-- DIRECTIVE --
Every record is to be copied unchanged, except that its pictures are removed.

-- Data entries --
=-=-=-=-=

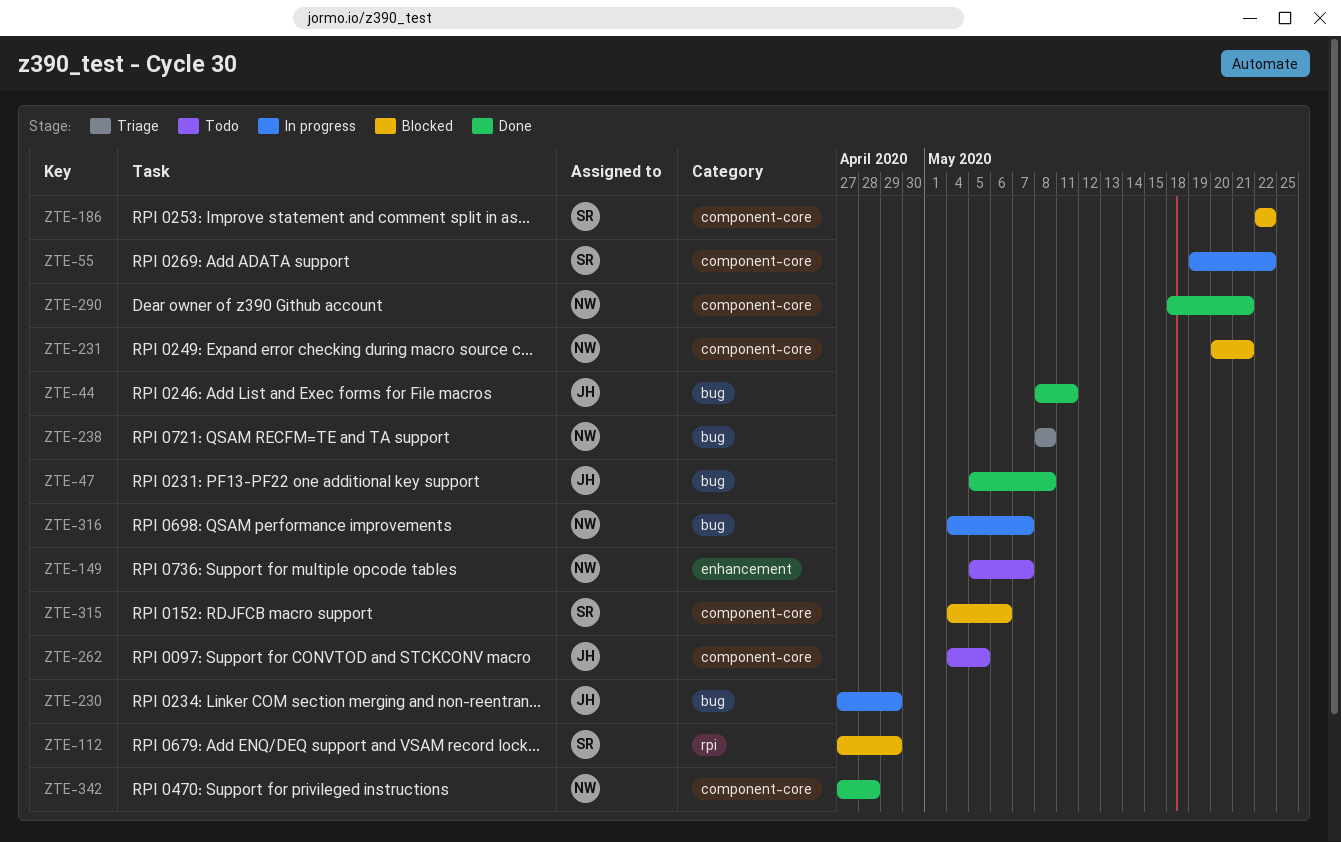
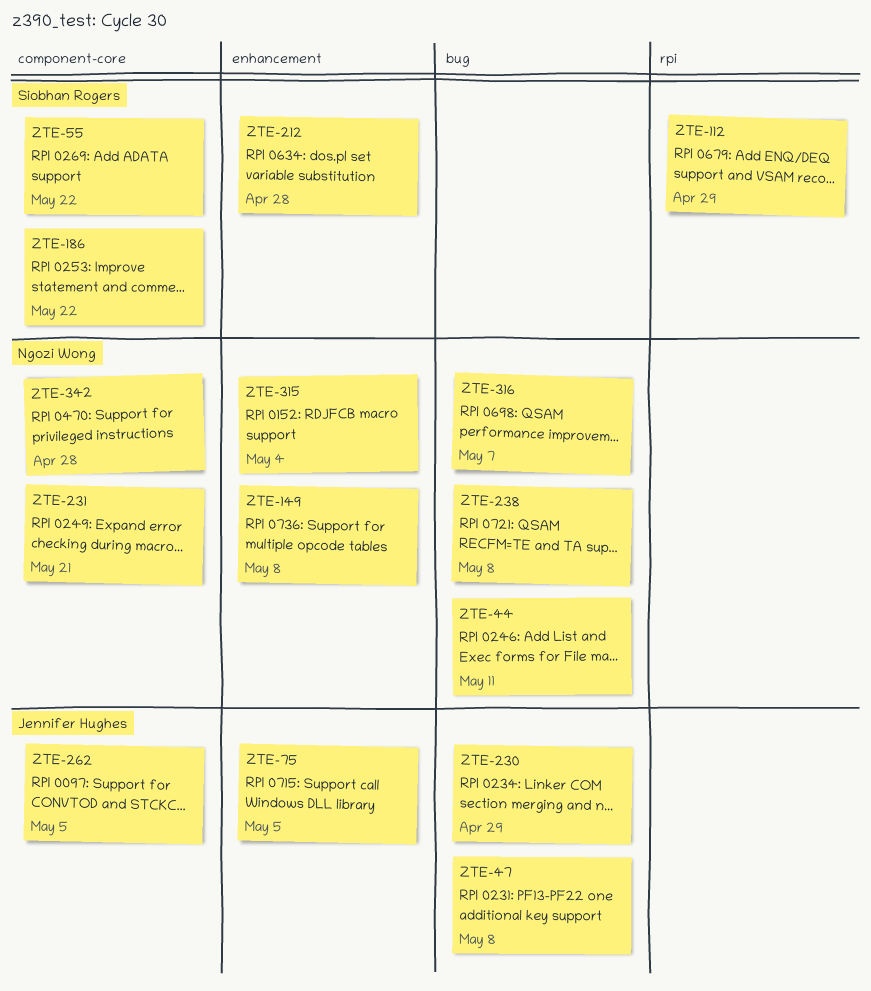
ZTE-44, owner: Jennifer Hughes -> Ngozi Wong
ZTE-75: none -> present
ZTE-149, due: May 7 -> May 8
ZTE-212: none -> present
ZTE-290: present -> none
ZTE-315, owner: Siobhan Rogers -> Ngozi Wong
ZTE-315, label: component-core -> enhancement
ZTE-315, due: May 6 -> May 4

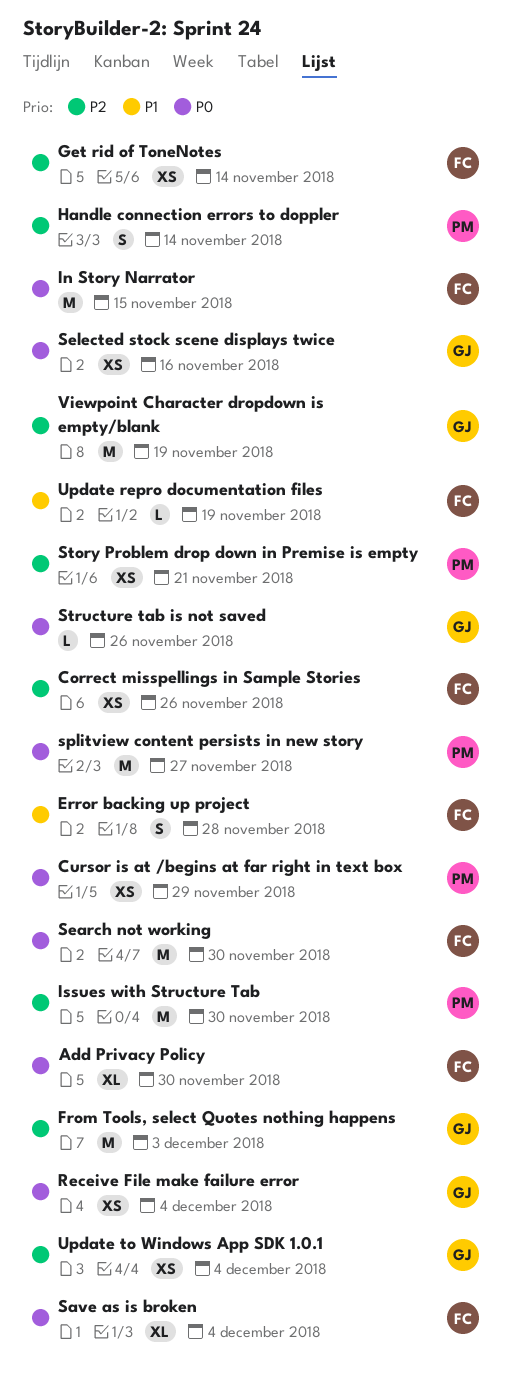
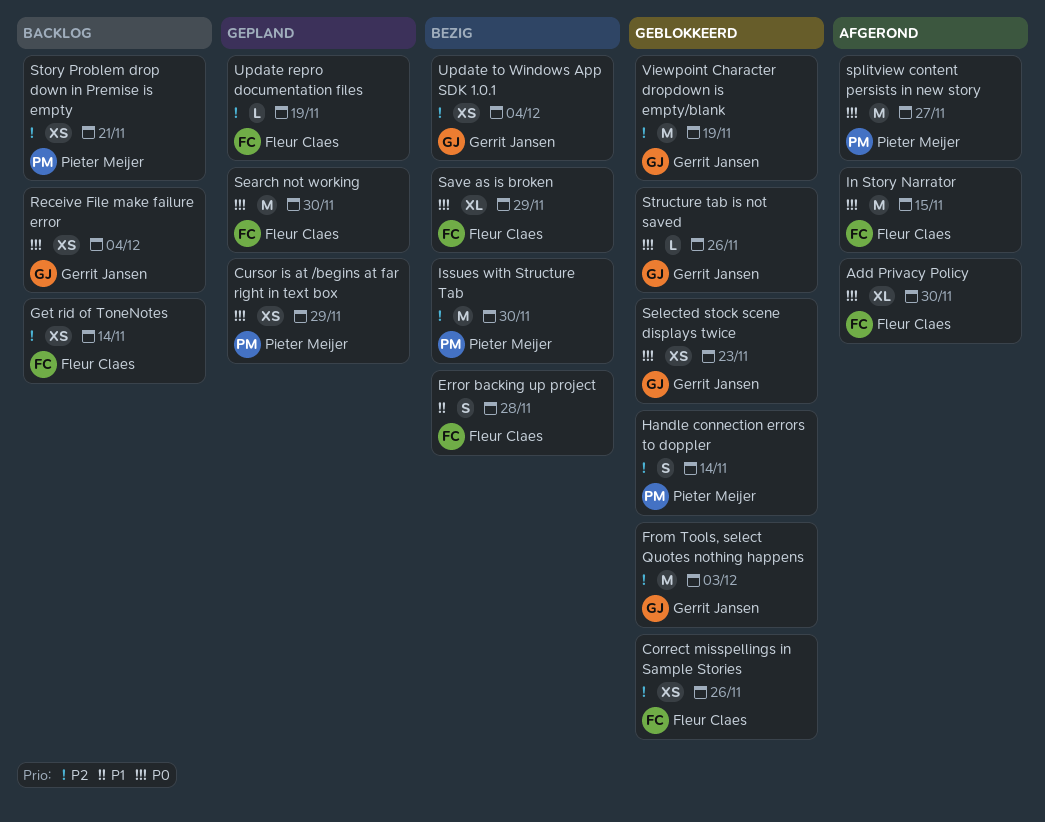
Save as is broken, due: Dec 4 -> Nov 29
Selected stock scene displays twice, due: Nov 16 -> Nov 23
Update repro documentation files, priority: P1 -> P2

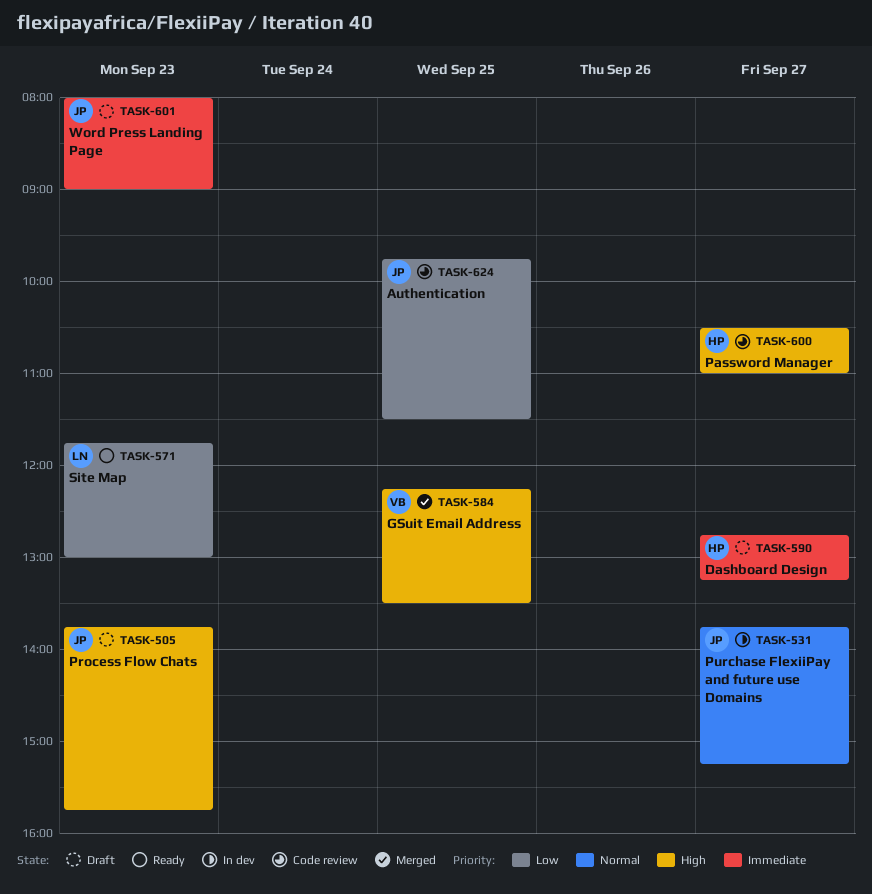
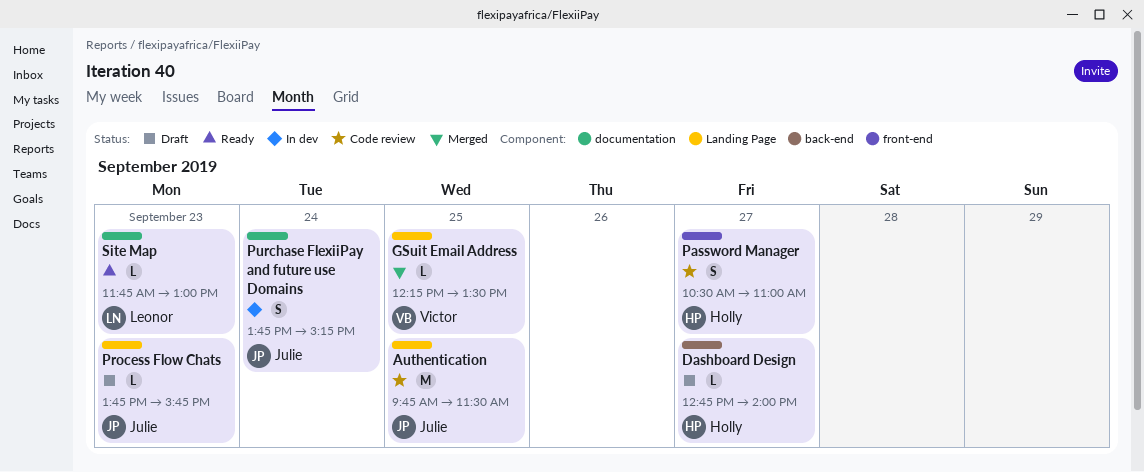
Dashboard Design, ends: 13:15 -> 14:00
Purchase FlexiiPay and future use Domains, day: Sep 27 -> Sep 24
Word Press Landing Page: present -> none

=-=-=-=-=

-- RESULT OF THE EXERCISE --
ZTE-44, owner: Jennifer Hughes -> Ngozi Wong
ZTE-75: none -> present
ZTE-149, due: May 7 -> May 8
ZTE-212: none -> present
ZTE-290: present -> none
ZTE-315, owner: Siobhan Rogers -> Ngozi Wong
ZTE-315, label: component-core -> enhancement
ZTE-315, due: May 6 -> May 4

Save as is broken, due: Dec 4 -> Nov 29
Selected stock scene displays twice, due: Nov 16 -> Nov 23
Update repro documentation files, priority: P1 -> P2

Dashboard Design, ends: 13:15 -> 14:00
Purchase FlexiiPay and future use Domains, day: Sep 27 -> Sep 24
Word Press Landing Page: present -> none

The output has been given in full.